Segment Start: Dataset excerpts

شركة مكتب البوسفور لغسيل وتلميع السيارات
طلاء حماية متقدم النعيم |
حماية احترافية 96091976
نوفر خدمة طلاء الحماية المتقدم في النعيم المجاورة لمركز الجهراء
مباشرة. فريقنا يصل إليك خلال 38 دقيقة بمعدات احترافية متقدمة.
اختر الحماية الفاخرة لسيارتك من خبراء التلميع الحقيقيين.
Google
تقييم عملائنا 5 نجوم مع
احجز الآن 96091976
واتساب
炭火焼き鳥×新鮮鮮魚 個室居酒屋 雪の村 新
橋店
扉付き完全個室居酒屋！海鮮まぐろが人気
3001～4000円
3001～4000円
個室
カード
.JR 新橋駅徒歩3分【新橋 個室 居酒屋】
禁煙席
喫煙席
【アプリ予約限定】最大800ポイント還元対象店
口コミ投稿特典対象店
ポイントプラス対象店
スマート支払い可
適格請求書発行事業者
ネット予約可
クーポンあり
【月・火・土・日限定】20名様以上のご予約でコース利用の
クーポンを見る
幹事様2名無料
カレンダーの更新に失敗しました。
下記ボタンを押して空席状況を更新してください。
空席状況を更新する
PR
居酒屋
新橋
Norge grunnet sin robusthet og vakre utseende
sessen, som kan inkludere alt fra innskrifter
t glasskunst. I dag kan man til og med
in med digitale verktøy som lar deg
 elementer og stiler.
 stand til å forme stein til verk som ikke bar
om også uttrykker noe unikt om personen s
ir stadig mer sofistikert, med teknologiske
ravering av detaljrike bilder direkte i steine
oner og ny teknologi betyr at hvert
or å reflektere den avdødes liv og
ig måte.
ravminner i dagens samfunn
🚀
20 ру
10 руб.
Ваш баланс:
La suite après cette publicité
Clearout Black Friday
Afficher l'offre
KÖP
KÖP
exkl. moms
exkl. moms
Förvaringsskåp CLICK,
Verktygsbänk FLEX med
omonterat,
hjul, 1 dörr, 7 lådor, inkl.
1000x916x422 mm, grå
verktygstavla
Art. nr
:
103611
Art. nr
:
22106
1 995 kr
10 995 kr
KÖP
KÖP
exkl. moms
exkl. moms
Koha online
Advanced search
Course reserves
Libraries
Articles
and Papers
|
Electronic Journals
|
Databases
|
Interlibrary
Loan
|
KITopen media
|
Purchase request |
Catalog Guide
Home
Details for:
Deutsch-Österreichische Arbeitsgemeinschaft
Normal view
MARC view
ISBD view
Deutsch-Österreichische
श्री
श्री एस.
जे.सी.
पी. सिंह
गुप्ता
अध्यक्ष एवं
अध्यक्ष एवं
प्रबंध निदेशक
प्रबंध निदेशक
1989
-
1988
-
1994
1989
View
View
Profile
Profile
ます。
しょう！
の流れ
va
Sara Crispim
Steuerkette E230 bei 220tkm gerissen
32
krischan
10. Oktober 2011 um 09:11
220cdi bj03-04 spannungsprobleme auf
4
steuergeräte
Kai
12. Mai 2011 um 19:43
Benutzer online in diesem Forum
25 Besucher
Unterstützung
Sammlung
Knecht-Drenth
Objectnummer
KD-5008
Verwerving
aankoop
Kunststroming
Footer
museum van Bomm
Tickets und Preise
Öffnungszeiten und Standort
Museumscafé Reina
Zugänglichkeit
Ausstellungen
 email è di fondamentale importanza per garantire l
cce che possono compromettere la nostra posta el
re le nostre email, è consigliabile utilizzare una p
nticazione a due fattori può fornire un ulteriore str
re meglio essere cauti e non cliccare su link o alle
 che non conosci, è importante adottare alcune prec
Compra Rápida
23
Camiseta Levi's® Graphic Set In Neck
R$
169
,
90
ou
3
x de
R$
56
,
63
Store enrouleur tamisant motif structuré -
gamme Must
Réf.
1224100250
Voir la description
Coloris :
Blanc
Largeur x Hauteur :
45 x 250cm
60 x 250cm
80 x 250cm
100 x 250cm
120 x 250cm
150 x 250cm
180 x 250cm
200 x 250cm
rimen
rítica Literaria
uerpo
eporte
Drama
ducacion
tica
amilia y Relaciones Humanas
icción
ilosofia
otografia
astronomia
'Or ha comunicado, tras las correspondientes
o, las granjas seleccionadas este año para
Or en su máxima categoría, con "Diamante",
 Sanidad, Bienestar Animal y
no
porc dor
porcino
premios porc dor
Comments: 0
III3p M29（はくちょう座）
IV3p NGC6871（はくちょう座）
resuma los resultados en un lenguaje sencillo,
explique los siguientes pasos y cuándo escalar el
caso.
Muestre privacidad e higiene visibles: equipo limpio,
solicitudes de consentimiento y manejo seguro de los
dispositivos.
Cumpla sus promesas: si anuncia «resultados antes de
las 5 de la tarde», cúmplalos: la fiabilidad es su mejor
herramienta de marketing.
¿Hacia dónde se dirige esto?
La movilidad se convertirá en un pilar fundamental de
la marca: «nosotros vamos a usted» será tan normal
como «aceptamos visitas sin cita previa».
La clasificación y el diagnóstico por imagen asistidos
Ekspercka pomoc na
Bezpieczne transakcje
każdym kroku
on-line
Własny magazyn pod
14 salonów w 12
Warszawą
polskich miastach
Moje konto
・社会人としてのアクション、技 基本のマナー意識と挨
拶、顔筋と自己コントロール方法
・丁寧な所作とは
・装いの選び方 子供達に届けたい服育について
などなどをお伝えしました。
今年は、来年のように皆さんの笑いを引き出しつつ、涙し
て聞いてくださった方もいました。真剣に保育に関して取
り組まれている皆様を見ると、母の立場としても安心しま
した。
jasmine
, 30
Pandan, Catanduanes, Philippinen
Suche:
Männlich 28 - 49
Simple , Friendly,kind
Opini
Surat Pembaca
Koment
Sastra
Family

Segment End: Dataset excerpts

**Action item**.
Output the full listing again, exactly as it stands above.

**Exercise solution**.
شركة مكتب البوسفور لغسيل وتلميع السيارات
طلاء حماية متقدم النعيم |
حماية احترافية 96091976
نوفر خدمة طلاء الحماية المتقدم في النعيم المجاورة لمركز الجهراء
مباشرة. فريقنا يصل إليك خلال 38 دقيقة بمعدات احترافية متقدمة.
اختر الحماية الفاخرة لسيارتك من خبراء التلميع الحقيقيين.
Google
تقييم عملائنا 5 نجوم مع
احجز الآن 96091976
واتساب
炭火焼き鳥×新鮮鮮魚 個室居酒屋 雪の村 新
橋店
扉付き完全個室居酒屋！海鮮まぐろが人気
3001～4000円
3001～4000円
個室
カード
.JR 新橋駅徒歩3分【新橋 個室 居酒屋】
禁煙席
喫煙席
【アプリ予約限定】最大800ポイント還元対象店
口コミ投稿特典対象店
ポイントプラス対象店
スマート支払い可
適格請求書発行事業者
ネット予約可
クーポンあり
【月・火・土・日限定】20名様以上のご予約でコース利用の
クーポンを見る
幹事様2名無料
カレンダーの更新に失敗しました。
下記ボタンを押して空席状況を更新してください。
空席状況を更新する
PR
居酒屋
新橋
Norge grunnet sin robusthet og vakre utseende
sessen, som kan inkludere alt fra innskrifter
t glasskunst. I dag kan man til og med
in med digitale verktøy som lar deg
 elementer og stiler.
 stand til å forme stein til verk som ikke bar
om også uttrykker noe unikt om personen s
ir stadig mer sofistikert, med teknologiske
ravering av detaljrike bilder direkte i steine
oner og ny teknologi betyr at hvert
or å reflektere den avdødes liv og
ig måte.
ravminner i dagens samfunn
🚀
20 ру
10 руб.
Ваш баланс:
La suite après cette publicité
Clearout Black Friday
Afficher l'offre
KÖP
KÖP
exkl. moms
exkl. moms
Förvaringsskåp CLICK,
Verktygsbänk FLEX med
omonterat,
hjul, 1 dörr, 7 lådor, inkl.
1000x916x422 mm, grå
verktygstavla
Art. nr
:
103611
Art. nr
:
22106
1 995 kr
10 995 kr
KÖP
KÖP
exkl. moms
exkl. moms
Koha online
Advanced search
Course reserves
Libraries
Articles
and Papers
|
Electronic Journals
|
Databases
|
Interlibrary
Loan
|
KITopen media
|
Purchase request |
Catalog Guide
Home
Details for:
Deutsch-Österreichische Arbeitsgemeinschaft
Normal view
MARC view
ISBD view
Deutsch-Österreichische
श्री
श्री एस.
जे.सी.
पी. सिंह
गुप्ता
अध्यक्ष एवं
अध्यक्ष एवं
प्रबंध निदेशक
प्रबंध निदेशक
1989
-
1988
-
1994
1989
View
View
Profile
Profile
ます。
しょう！
の流れ
va
Sara Crispim
Steuerkette E230 bei 220tkm gerissen
32
krischan
10. Oktober 2011 um 09:11
220cdi bj03-04 spannungsprobleme auf
4
steuergeräte
Kai
12. Mai 2011 um 19:43
Benutzer online in diesem Forum
25 Besucher
Unterstützung
Sammlung
Knecht-Drenth
Objectnummer
KD-5008
Verwerving
aankoop
Kunststroming
Footer
museum van Bomm
Tickets und Preise
Öffnungszeiten und Standort
Museumscafé Reina
Zugänglichkeit
Ausstellungen
 email è di fondamentale importanza per garantire l
cce che possono compromettere la nostra posta el
re le nostre email, è consigliabile utilizzare una p
nticazione a due fattori può fornire un ulteriore str
re meglio essere cauti e non cliccare su link o alle
 che non conosci, è importante adottare alcune prec
Compra Rápida
23
Camiseta Levi's® Graphic Set In Neck
R$
169
,
90
ou
3
x de
R$
56
,
63
Store enrouleur tamisant motif structuré -
gamme Must
Réf.
1224100250
Voir la description
Coloris :
Blanc
Largeur x Hauteur :
45 x 250cm
60 x 250cm
80 x 250cm
100 x 250cm
120 x 250cm
150 x 250cm
180 x 250cm
200 x 250cm
rimen
rítica Literaria
uerpo
eporte
Drama
ducacion
tica
amilia y Relaciones Humanas
icción
ilosofia
otografia
astronomia
'Or ha comunicado, tras las correspondientes
o, las granjas seleccionadas este año para
Or en su máxima categoría, con "Diamante",
 Sanidad, Bienestar Animal y
no
porc dor
porcino
premios porc dor
Comments: 0
III3p M29（はくちょう座）
IV3p NGC6871（はくちょう座）
resuma los resultados en un lenguaje sencillo,
explique los siguientes pasos y cuándo escalar el
caso.
Muestre privacidad e higiene visibles: equipo limpio,
solicitudes de consentimiento y manejo seguro de los
dispositivos.
Cumpla sus promesas: si anuncia «resultados antes de
las 5 de la tarde», cúmplalos: la fiabilidad es su mejor
herramienta de marketing.
¿Hacia dónde se dirige esto?
La movilidad se convertirá en un pilar fundamental de
la marca: «nosotros vamos a usted» será tan normal
como «aceptamos visitas sin cita previa».
La clasificación y el diagnóstico por imagen asistidos
Ekspercka pomoc na
Bezpieczne transakcje
każdym kroku
on-line
Własny magazyn pod
14 salonów w 12
Warszawą
polskich miastach
Moje konto
・社会人としてのアクション、技 基本のマナー意識と挨
拶、顔筋と自己コントロール方法
・丁寧な所作とは
・装いの選び方 子供達に届けたい服育について
などなどをお伝えしました。
今年は、来年のように皆さんの笑いを引き出しつつ、涙し
て聞いてくださった方もいました。真剣に保育に関して取
り組まれている皆様を見ると、母の立場としても安心しま
した。
jasmine
, 30
Pandan, Catanduanes, Philippinen
Suche:
Männlich 28 - 49
Simple , Friendly,kind
Opini
Surat Pembaca
Koment
Sastra
Family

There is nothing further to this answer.